▼
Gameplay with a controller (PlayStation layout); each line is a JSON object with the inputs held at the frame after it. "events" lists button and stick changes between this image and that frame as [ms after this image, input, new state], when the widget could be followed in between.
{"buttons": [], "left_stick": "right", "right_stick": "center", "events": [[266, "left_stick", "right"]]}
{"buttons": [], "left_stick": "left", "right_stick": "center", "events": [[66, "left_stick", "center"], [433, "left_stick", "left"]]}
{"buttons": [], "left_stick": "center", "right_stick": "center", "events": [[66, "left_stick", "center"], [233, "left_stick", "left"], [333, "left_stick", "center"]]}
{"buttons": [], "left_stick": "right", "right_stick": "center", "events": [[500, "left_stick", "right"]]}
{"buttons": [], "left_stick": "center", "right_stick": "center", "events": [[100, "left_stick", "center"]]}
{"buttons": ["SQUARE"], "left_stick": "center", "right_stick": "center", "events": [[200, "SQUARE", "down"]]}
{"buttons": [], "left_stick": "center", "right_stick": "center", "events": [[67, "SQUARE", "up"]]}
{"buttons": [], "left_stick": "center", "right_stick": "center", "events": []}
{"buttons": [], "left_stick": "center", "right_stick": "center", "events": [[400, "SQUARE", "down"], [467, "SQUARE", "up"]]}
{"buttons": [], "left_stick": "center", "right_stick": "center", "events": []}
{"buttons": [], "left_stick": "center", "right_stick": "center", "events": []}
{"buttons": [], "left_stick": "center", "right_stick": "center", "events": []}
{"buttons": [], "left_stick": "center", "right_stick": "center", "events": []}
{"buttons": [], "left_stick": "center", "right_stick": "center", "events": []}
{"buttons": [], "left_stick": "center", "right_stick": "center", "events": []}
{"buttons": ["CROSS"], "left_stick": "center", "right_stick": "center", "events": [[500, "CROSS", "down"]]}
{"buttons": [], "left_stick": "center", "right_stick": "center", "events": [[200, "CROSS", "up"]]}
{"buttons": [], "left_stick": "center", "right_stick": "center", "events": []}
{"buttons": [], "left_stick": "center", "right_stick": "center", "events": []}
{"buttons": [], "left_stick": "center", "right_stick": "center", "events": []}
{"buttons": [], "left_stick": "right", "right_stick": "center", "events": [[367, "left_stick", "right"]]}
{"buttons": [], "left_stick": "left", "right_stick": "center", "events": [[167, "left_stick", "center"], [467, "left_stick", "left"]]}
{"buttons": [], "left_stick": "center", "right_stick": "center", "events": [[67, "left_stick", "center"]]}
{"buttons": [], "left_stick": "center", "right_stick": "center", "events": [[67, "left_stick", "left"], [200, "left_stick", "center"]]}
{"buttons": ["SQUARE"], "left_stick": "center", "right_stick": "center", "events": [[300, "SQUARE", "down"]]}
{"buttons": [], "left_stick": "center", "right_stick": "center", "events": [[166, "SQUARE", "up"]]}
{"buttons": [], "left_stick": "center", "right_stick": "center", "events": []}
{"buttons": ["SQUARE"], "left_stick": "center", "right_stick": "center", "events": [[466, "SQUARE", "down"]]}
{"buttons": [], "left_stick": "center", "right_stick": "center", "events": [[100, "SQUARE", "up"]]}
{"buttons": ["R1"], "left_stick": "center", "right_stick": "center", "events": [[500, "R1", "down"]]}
▲
REQUIRED WORK: Give the listing above again in full, with no word altered.

SOLUTION TO THIS TASK:
Gameplay with a controller (PlayStation layout); each line is a JSON object with the inputs held at the frame after it. "events" lists button and stick changes between this image and that frame as [ms after this image, input, new state], when the widget could be followed in between.
{"buttons": [], "left_stick": "right", "right_stick": "center", "events": [[266, "left_stick", "right"]]}
{"buttons": [], "left_stick": "left", "right_stick": "center", "events": [[66, "left_stick", "center"], [433, "left_stick", "left"]]}
{"buttons": [], "left_stick": "center", "right_stick": "center", "events": [[66, "left_stick", "center"], [233, "left_stick", "left"], [333, "left_stick", "center"]]}
{"buttons": [], "left_stick": "right", "right_stick": "center", "events": [[500, "left_stick", "right"]]}
{"buttons": [], "left_stick": "center", "right_stick": "center", "events": [[100, "left_stick", "center"]]}
{"buttons": ["SQUARE"], "left_stick": "center", "right_stick": "center", "events": [[200, "SQUARE", "down"]]}
{"buttons": [], "left_stick": "center", "right_stick": "center", "events": [[67, "SQUARE", "up"]]}
{"buttons": [], "left_stick": "center", "right_stick": "center", "events": []}
{"buttons": [], "left_stick": "center", "right_stick": "center", "events": [[400, "SQUARE", "down"], [467, "SQUARE", "up"]]}
{"buttons": [], "left_stick": "center", "right_stick": "center", "events": []}
{"buttons": [], "left_stick": "center", "right_stick": "center", "events": []}
{"buttons": [], "left_stick": "center", "right_stick": "center", "events": []}
{"buttons": [], "left_stick": "center", "right_stick": "center", "events": []}
{"buttons": [], "left_stick": "center", "right_stick": "center", "events": []}
{"buttons": [], "left_stick": "center", "right_stick": "center", "events": []}
{"buttons": ["CROSS"], "left_stick": "center", "right_stick": "center", "events": [[500, "CROSS", "down"]]}
{"buttons": [], "left_stick": "center", "right_stick": "center", "events": [[200, "CROSS", "up"]]}
{"buttons": [], "left_stick": "center", "right_stick": "center", "events": []}
{"buttons": [], "left_stick": "center", "right_stick": "center", "events": []}
{"buttons": [], "left_stick": "center", "right_stick": "center", "events": []}
{"buttons": [], "left_stick": "right", "right_stick": "center", "events": [[367, "left_stick", "right"]]}
{"buttons": [], "left_stick": "left", "right_stick": "center", "events": [[167, "left_stick", "center"], [467, "left_stick", "left"]]}
{"buttons": [], "left_stick": "center", "right_stick": "center", "events": [[67, "left_stick", "center"]]}
{"buttons": [], "left_stick": "center", "right_stick": "center", "events": [[67, "left_stick", "left"], [200, "left_stick", "center"]]}
{"buttons": ["SQUARE"], "left_stick": "center", "right_stick": "center", "events": [[300, "SQUARE", "down"]]}
{"buttons": [], "left_stick": "center", "right_stick": "center", "events": [[166, "SQUARE", "up"]]}
{"buttons": [], "left_stick": "center", "right_stick": "center", "events": []}
{"buttons": ["SQUARE"], "left_stick": "center", "right_stick": "center", "events": [[466, "SQUARE", "down"]]}
{"buttons": [], "left_stick": "center", "right_stick": "center", "events": [[100, "SQUARE", "up"]]}
{"buttons": ["R1"], "left_stick": "center", "right_stick": "center", "events": [[500, "R1", "down"]]}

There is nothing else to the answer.